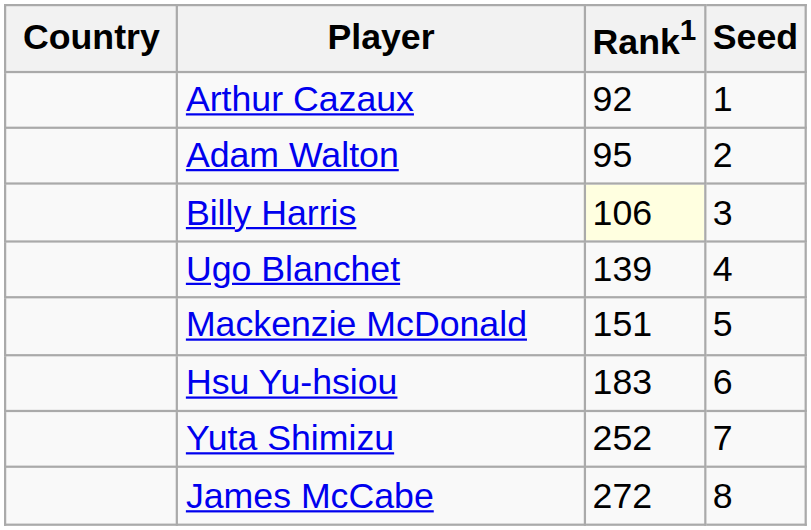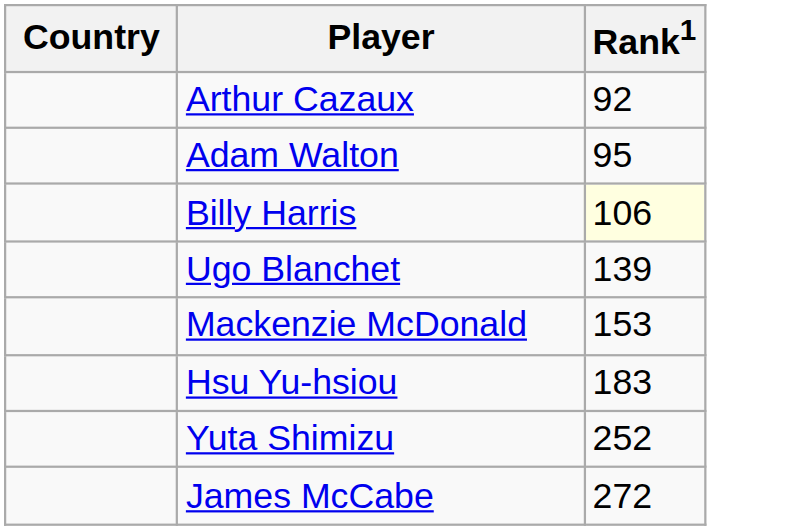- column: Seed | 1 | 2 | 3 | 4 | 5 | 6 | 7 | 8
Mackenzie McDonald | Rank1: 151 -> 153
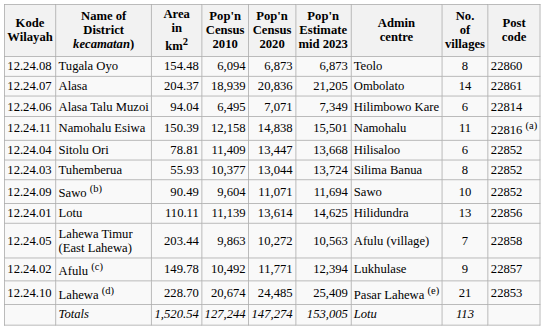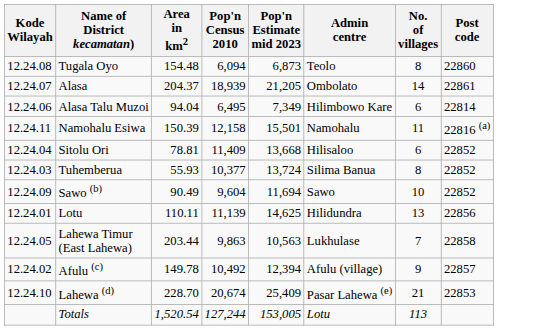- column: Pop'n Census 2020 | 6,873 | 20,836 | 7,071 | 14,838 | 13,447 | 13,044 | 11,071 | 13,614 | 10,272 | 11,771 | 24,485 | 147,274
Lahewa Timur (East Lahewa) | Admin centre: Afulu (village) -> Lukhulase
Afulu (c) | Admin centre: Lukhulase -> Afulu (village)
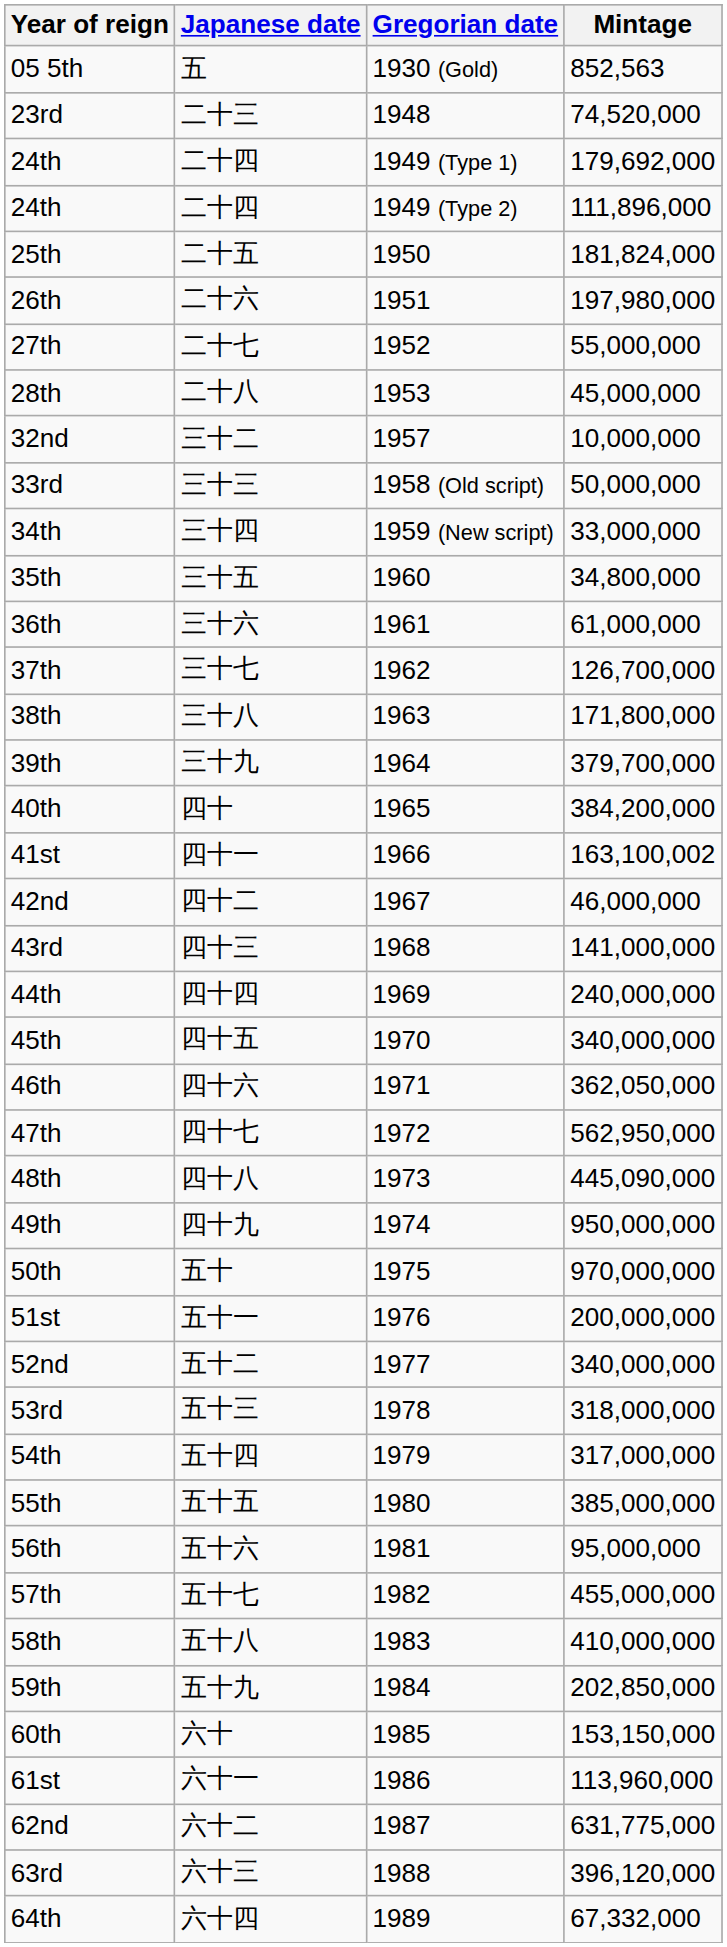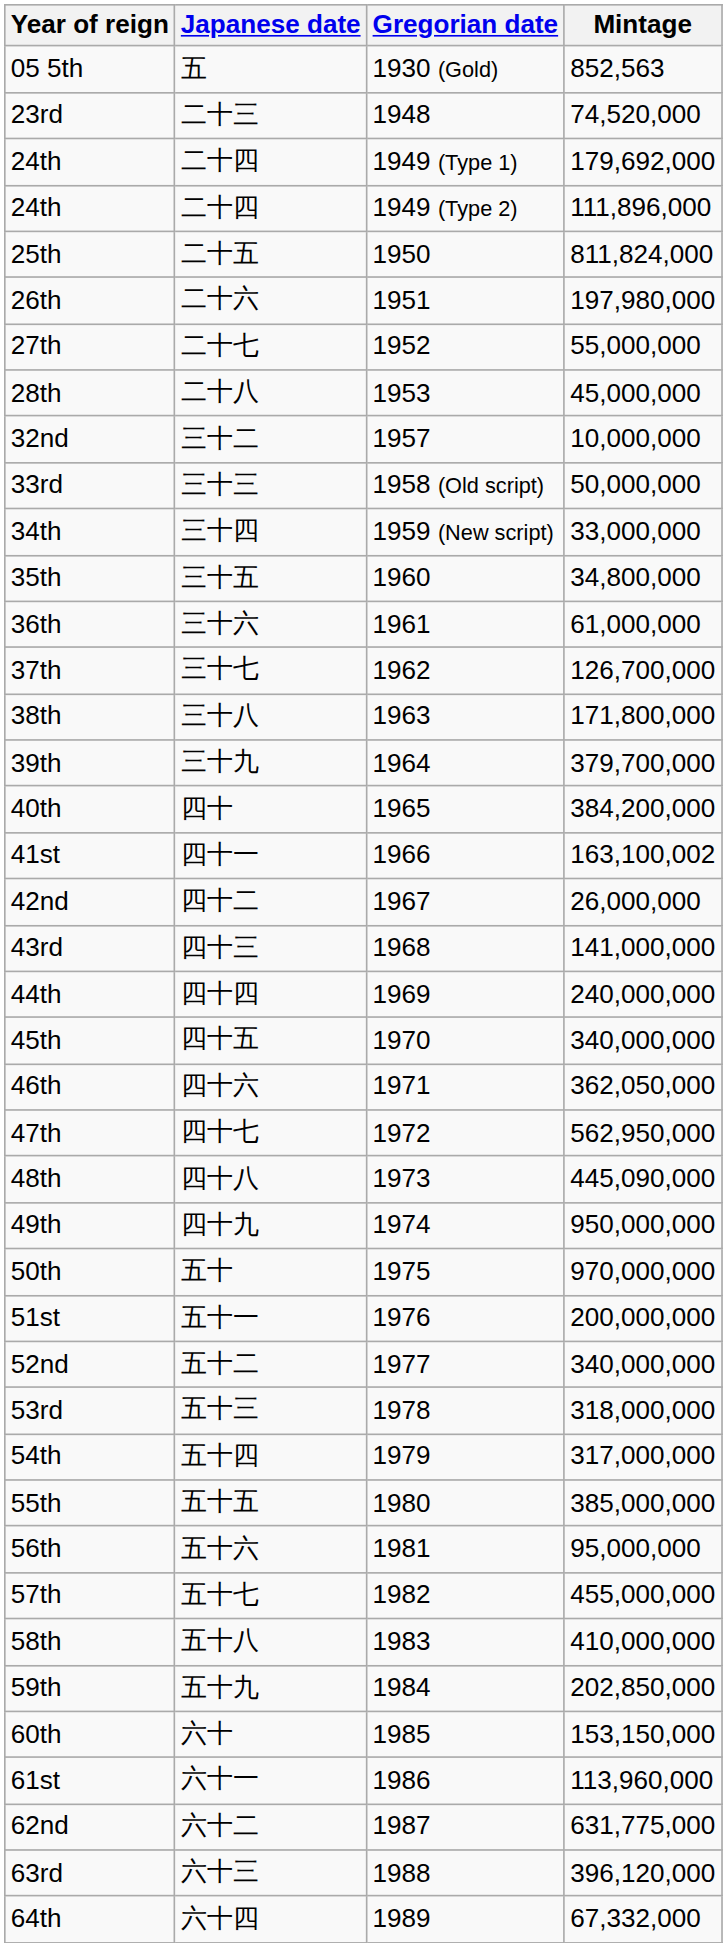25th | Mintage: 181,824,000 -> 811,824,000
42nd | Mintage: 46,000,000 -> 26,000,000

* **EXERCISE AIM**
Copy out every line of the entries above word for word, leaving out the pictures.

* **RESULT BELOW**
- column: Seed | 1 | 2 | 3 | 4 | 5 | 6 | 7 | 8
Mackenzie McDonald | Rank1: 151 -> 153
- column: Pop'n Census 2020 | 6,873 | 20,836 | 7,071 | 14,838 | 13,447 | 13,044 | 11,071 | 13,614 | 10,272 | 11,771 | 24,485 | 147,274
Lahewa Timur (East Lahewa) | Admin centre: Afulu (village) -> Lukhulase
Afulu (c) | Admin centre: Lukhulase -> Afulu (village)
25th | Mintage: 181,824,000 -> 811,824,000
42nd | Mintage: 46,000,000 -> 26,000,000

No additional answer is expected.